任务说明 1 ->
根据下方页面摘录,分行回答以下问题:
(a) 在 launchTask 中,为每个 task 创建的是什么?
(b) 页面摘录说用什么来执行这个对象?
(c) 在 run 方法中,execBackend.statusUpdate 上报的任务状态是什么?
任务说明 2 -> 照录下方页面摘录中介于“val threadMXBean = ManagementFactory.getThreadMXBean”和“startGCTime = computeTotalGcTime()”之间的文字,首尾两处都包括在内。

页面摘录 ->
== == ==

Task
这篇主要看一下在executor接收到LaunchTask消息之后,都做了什么
Executor
def launchTask(context: ExecutorBackend, taskDescription: TaskDescription): Unit = {
// 对每个task创建一个TaskRunner线程
val tr = new TaskRunner(context, taskDescription)
runningTasks.put(taskDescription.taskId, tr)
threadPool.execute(tr)
}
从上面可以看出,首先对每个task创建了一个TaskRunner
然后使用线程池来执行这个TaskRunner
TaskRunner
override def run(): Unit = {
// 获得线程的id
threadId = Thread.currentThread.getId
// 设置当前线程的名称
Thread.currentThread.setName(threadName)
val threadMXBean = ManagementFactory.getThreadMXBean
val taskMemoryManager = new TaskMemoryManager(env.memoryManager, taskId)
// 反序列化开始时间以及开始cpu时间
val deserializeStartTime = System.currentTimeMillis()
val deserializeStartCpuTime = if (threadMXBean.isCurrentThreadCpuTimeSupported) {
threadMXBean.getCurrentThreadCpuTime
} else 0L
Thread.currentThread.setContextClassLoader(replClassLoader)
val ser = env.closureSerializer.newInstance()
logInfo(s"Running $taskName (TID $taskId)")
execBackend.statusUpdate(taskId, TaskState.RUNNING, EMPTY_BYTE_BUFFER)
var taskStartTime: Long = 0
var taskStartCpu: Long = 0
startGCTime = computeTotalGcTime()

== == ==

所给材料 ->
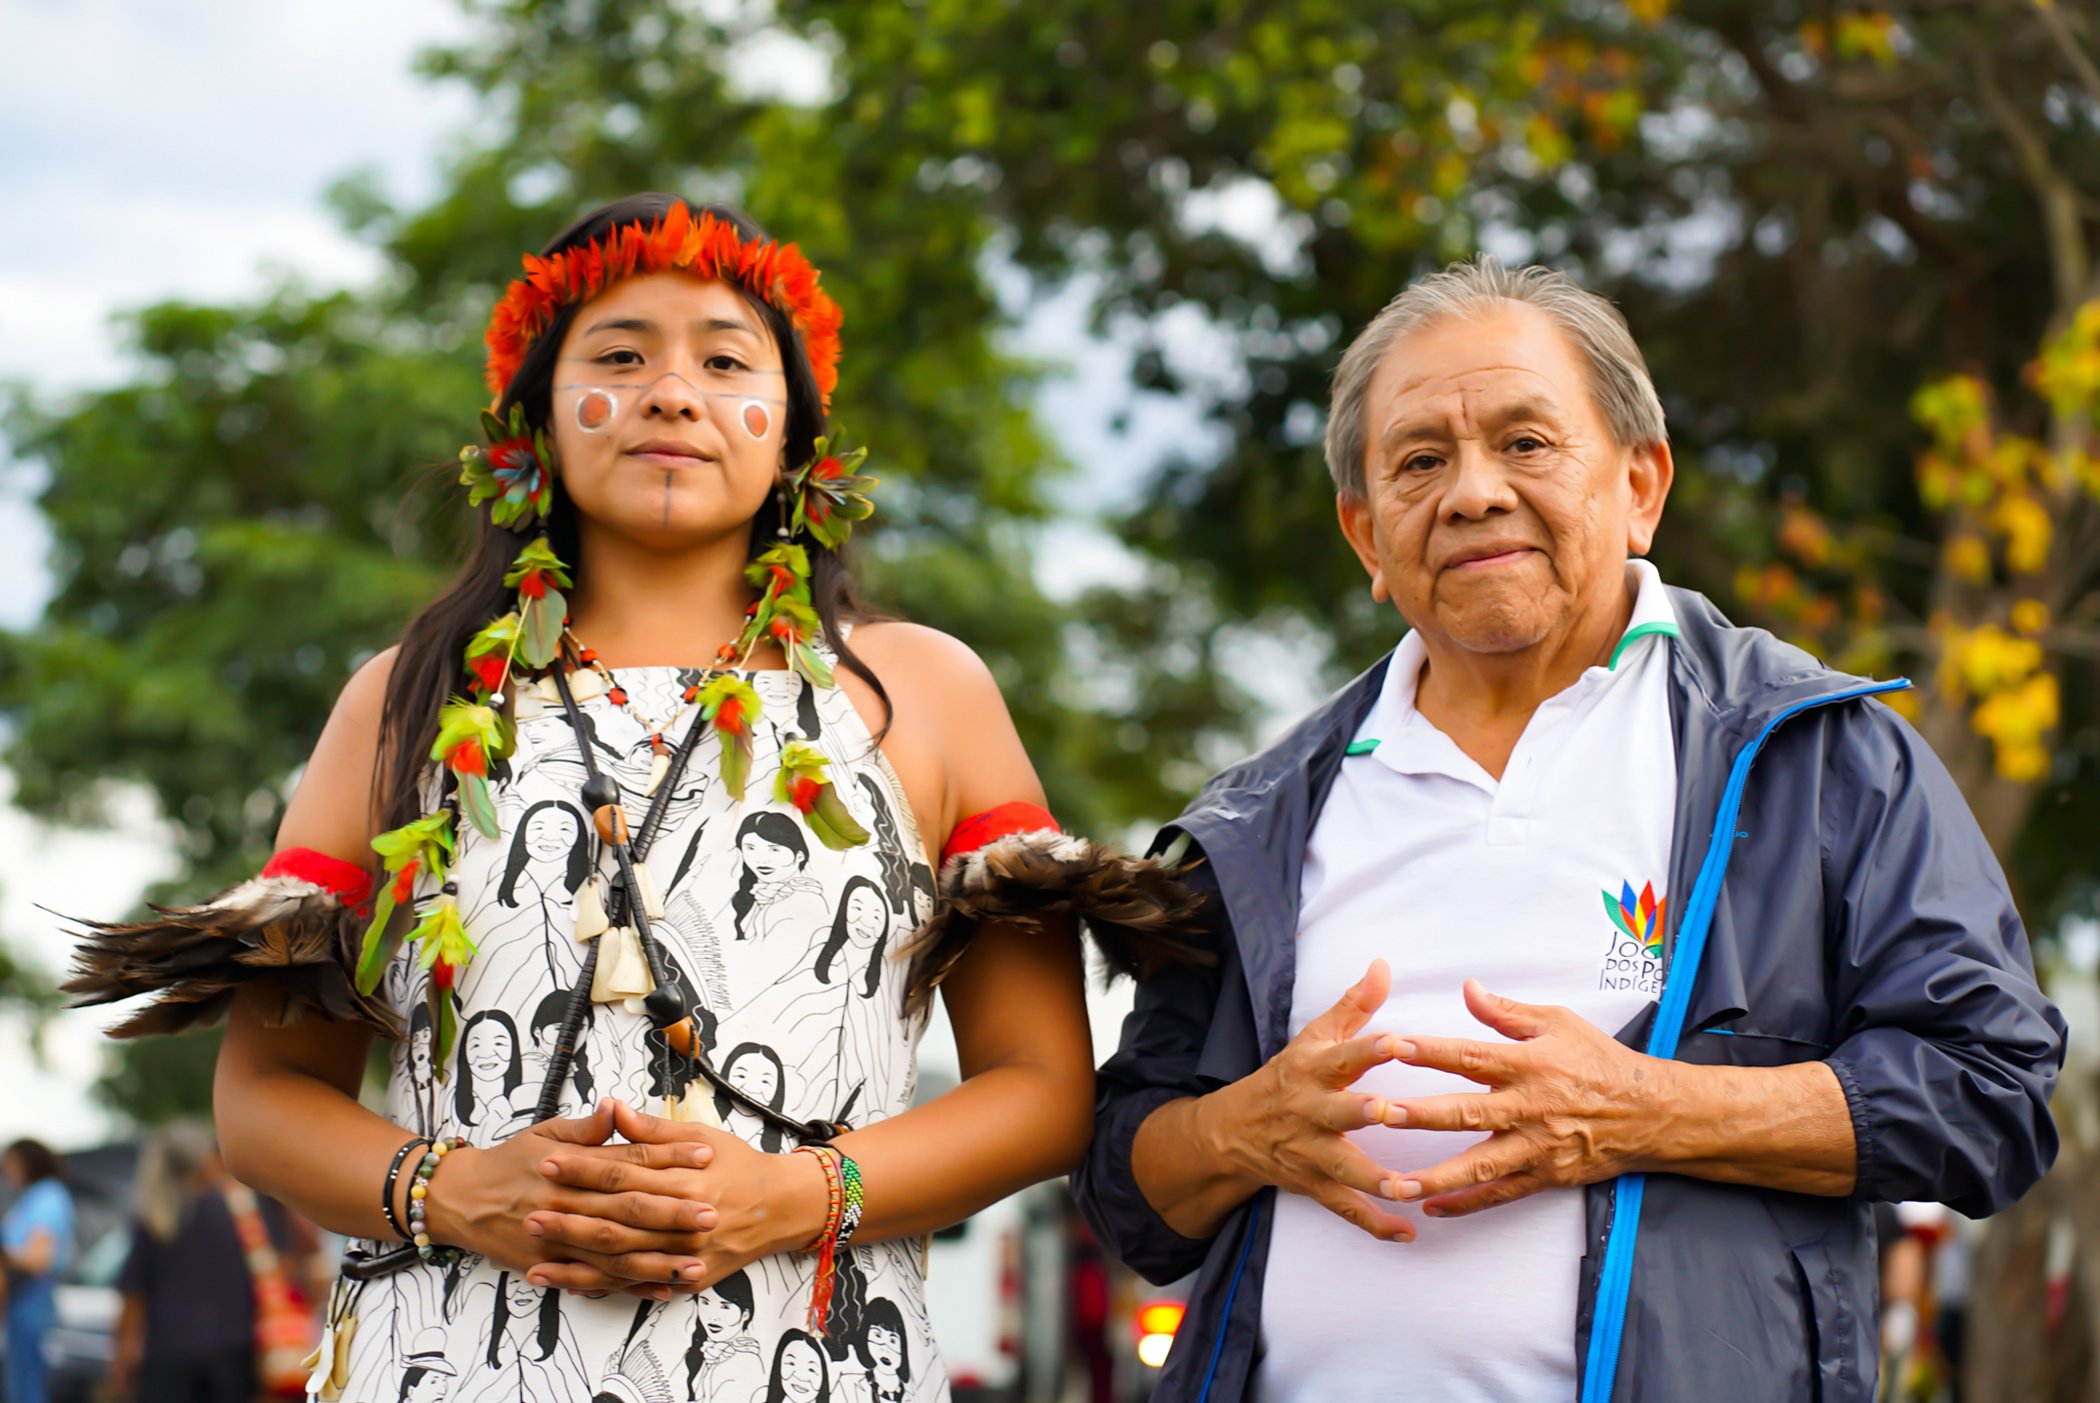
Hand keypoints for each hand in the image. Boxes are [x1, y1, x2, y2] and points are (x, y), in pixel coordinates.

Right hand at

== == ==

参考答案 1 ->
(a) 一个 TaskRunner(线程)
(b) 线程池
(c) TaskState.RUNNING

参考答案 2 ->
val threadMXBean = ManagementFactory.getThreadMXBean
val taskMemoryManager = new TaskMemoryManager(env.memoryManager, taskId)
// 反序列化开始时间以及开始cpu时间
val deserializeStartTime = System.currentTimeMillis()
val deserializeStartCpuTime = if (threadMXBean.isCurrentThreadCpuTimeSupported) {
threadMXBean.getCurrentThreadCpuTime
} else 0L
Thread.currentThread.setContextClassLoader(replClassLoader)
val ser = env.closureSerializer.newInstance()
logInfo(s"Running $taskName (TID $taskId)")
execBackend.statusUpdate(taskId, TaskState.RUNNING, EMPTY_BYTE_BUFFER)
var taskStartTime: Long = 0
var taskStartCpu: Long = 0
startGCTime = computeTotalGcTime()